Only some insurance companies that provide workers’ compensation offer dividend plans. The two most common dividend plans are a flat-dividend plan and a sliding-dividend plan. There is also a less common combined dividend plan, also known as a loss-ratio plan.

The following further explains each type of dividend plan:

Flat-Dividend Plan: Returns a flat percentage of the premium to those policy holders that are eligible; typically 5 or 10 percent.

Sliding-Scale Dividend Plan: The size of the dividend will depend on the insured’s loss ratio.

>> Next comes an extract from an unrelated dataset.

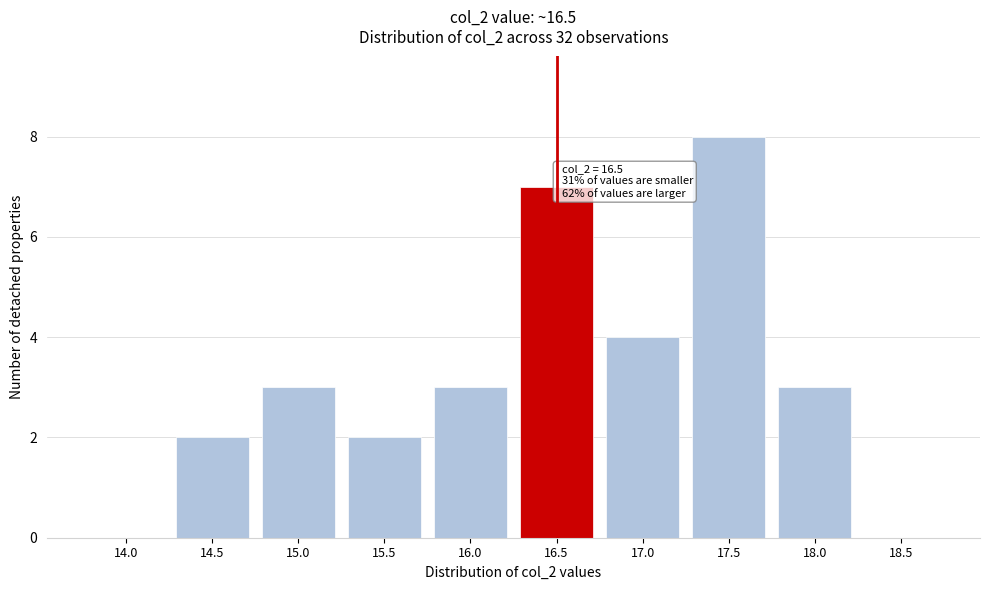

Reading left to right, list all the values displayed in this chart.

14.0=0	14.5=2	15.0=3	15.5=2	16.0=3	16.5=7	17.0=4	17.5=8	18.0=3	18.5=0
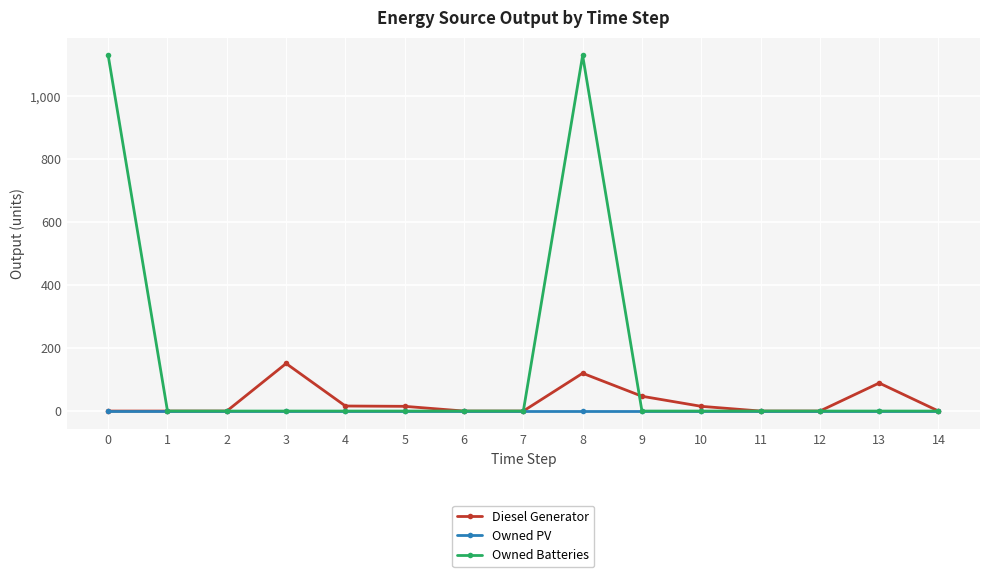

Does the chart have visible grid lines?

Yes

Combined Dividend Plan: Combines both a flat dividend plan and a sliding –scale dividend plan


Keep in mind, dividends are not guaranteed, and will not be paid out until the completion of the policy audit. In addition, there must be no outstanding premium and the premium must have been paid on time, in order to be considered to receive the dividend.

What is “PIP” and MedPay?

If you live in a “no-fault” state, such as Florida, you are required to purchase Personal Injury Protection (PIP) and have the option to purchase Medical Payments (MedPay). PIP and MedPay cover the medical bills of you and the passengers in your car, in the event of an accident.

PIP will provide coverage regardless of whether you are in your own personal vehicle or someone else’s. PIP is unique in that is “follows” the driver rather than the vehicle. PIP pays $10,000 total, and is the first form of payment, followed by MedPay. The only exception to when PIP may not be paid first, is when worker’s compensation may be involved.

PIP covers up to 80% of your medical bills and 60% of lost wages. Lost wages are defined as potential earnings the insured was unable to receive as a result of injury or disability.

The remaining 20% of your medical bills are covered by MedPay, health insurance or Medicare, and possibly the at fault driver’s bodily injury insurance coverage.